[Start of Attachment]

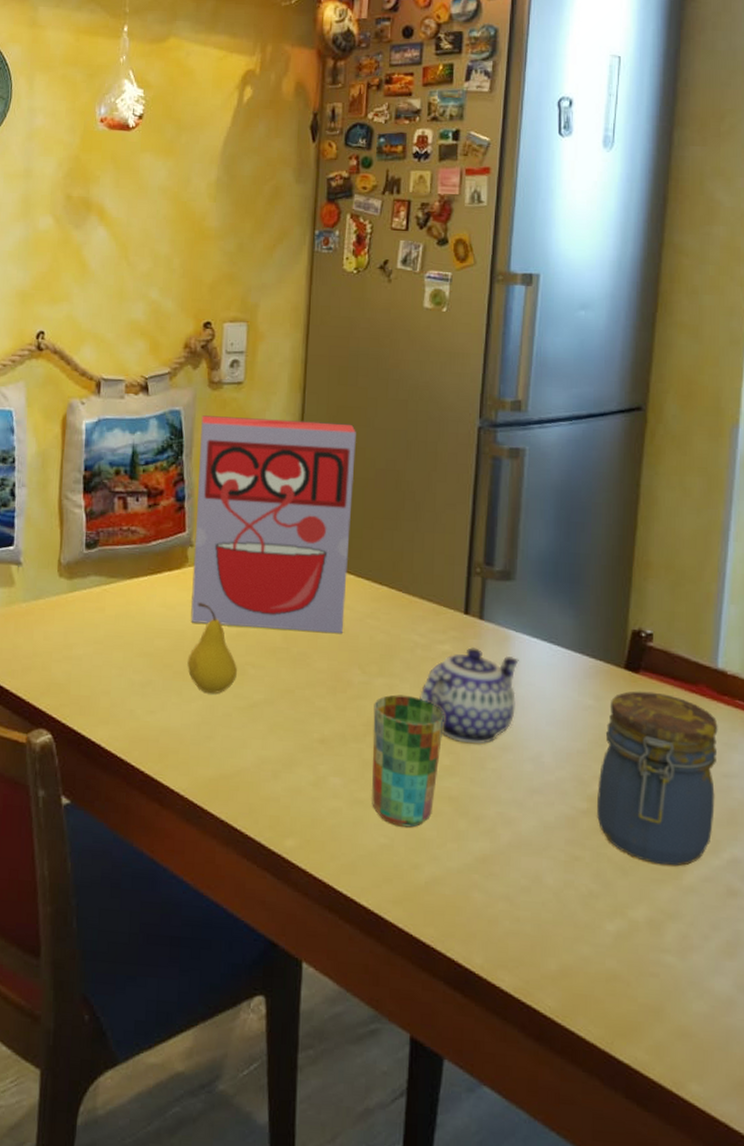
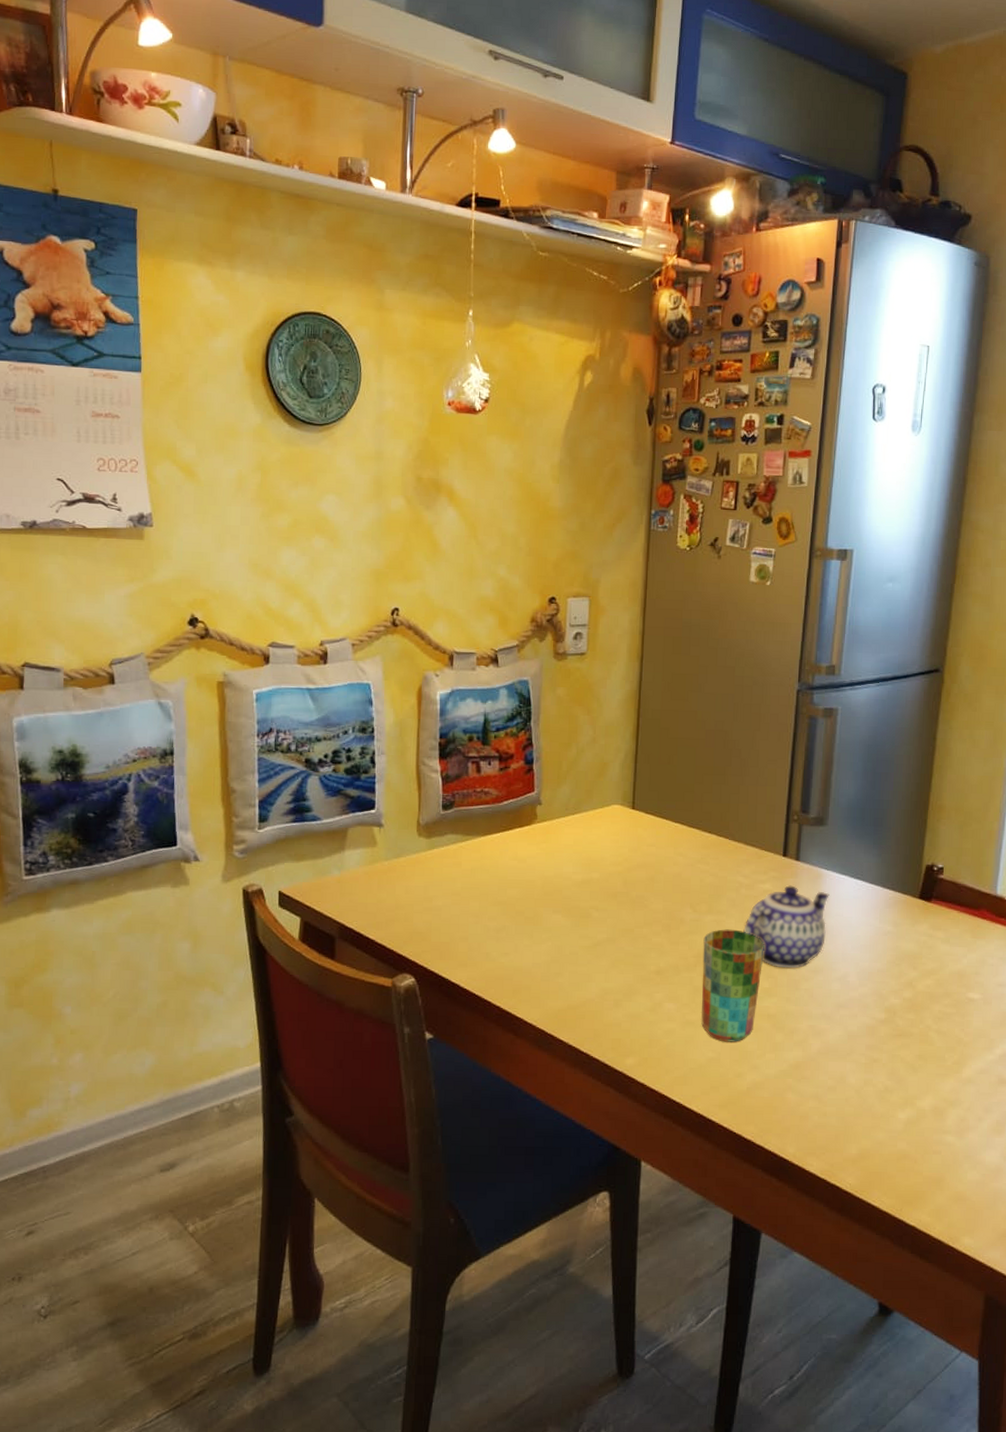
fruit: present [187,602,238,693] -> none [537,855,583,935]
cereal box: present [191,415,356,634] -> none [540,684,689,878]
jar: present [597,691,718,866] -> none [893,917,995,1062]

[End of Attachment]

Work item: Your response should consist solely of the lines from the one that holds "cereal box: present" through the end of the listing above, reproduced exactly.

Completed task:
cereal box: present [191,415,356,634] -> none [540,684,689,878]
jar: present [597,691,718,866] -> none [893,917,995,1062]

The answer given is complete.